If $y=a \log x+b x^{2}+x$ has its extreme values at $x=1$ and $x=2$, then $(a, b)=$ ____________
It is given that, $y=a \log x+b x^{2}+x$ has its extreme values at $x=1$ and $x=2$.

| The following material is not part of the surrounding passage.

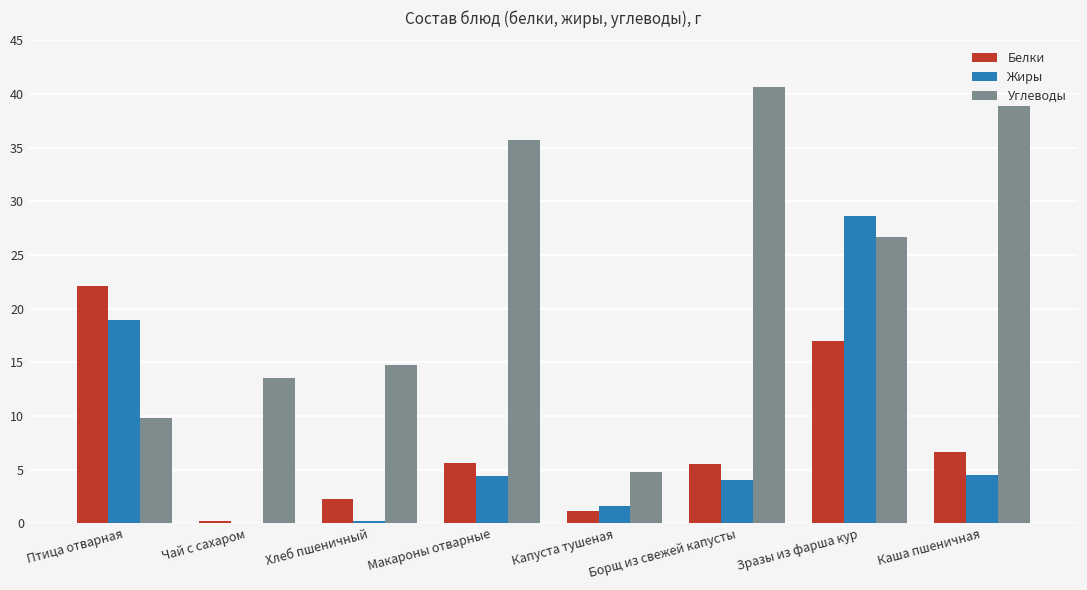

Which series has the largest range (max minus min)?

Углеводы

$\therefore \frac{d y}{d x}=0$ at $x=1$ and $x=2$
$y=a \log x+b x^{2}+x$
Differentiating both sides with respect to x, we get
$\frac{d y}{d x}=\frac{a}{x}+2 b x+1$
Now,
$\left(\frac{d y}{d x}\right)_{x=1}=0$
$\Rightarrow a+2 b+1=0$
$\Rightarrow a+2 b=-1$ .....(1)
Also,
$\left(\frac{d y}{d x}\right)_{x=2}=0$
$\left(\frac{d y}{d x}\right)_{x=2}=0$
$\Rightarrow \frac{a}{2}+4 b+1=0$
$\Rightarrow a+8 b=-2 \quad \ldots(2)$
Subtracting (1) from (2), we get
$6 b=-1$
$\Rightarrow b=-\frac{1}{6}$
Putting $b=-\frac{1}{6}$ in $(1)$, we get
$a+2 \times\left(-\frac{1}{6}\right)=-1$
$\Rightarrow a=-1+\frac{1}{3}=-\frac{2}{3}$
Thus, the values of $a$ and $b$ are $-\frac{2}{3}$ and $-\frac{1}{6}$, respectively.

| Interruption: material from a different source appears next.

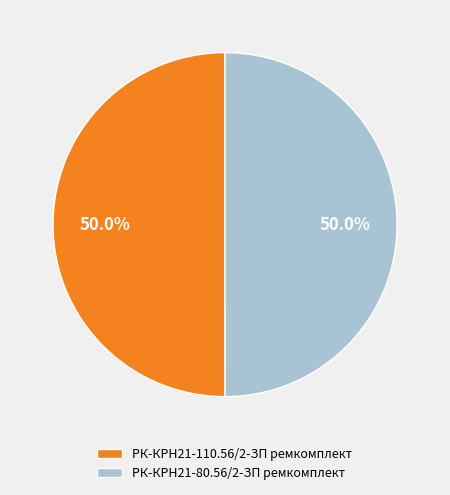

What percentage is NOT represented by РК-КРН21-80.56/2-ЗП ремкомплект?

50.0%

Hence, the ordered pair $(a, b)$ is $\left(-\frac{2}{3},-\frac{1}{6}\right)$
If $y=\operatorname{alog} x+b x^{2}+x$ has its extreme values at $x=1$ and $x=2$, then $(a, b)=$ $\left(-\frac{2}{3},-\frac{1}{6}\right)$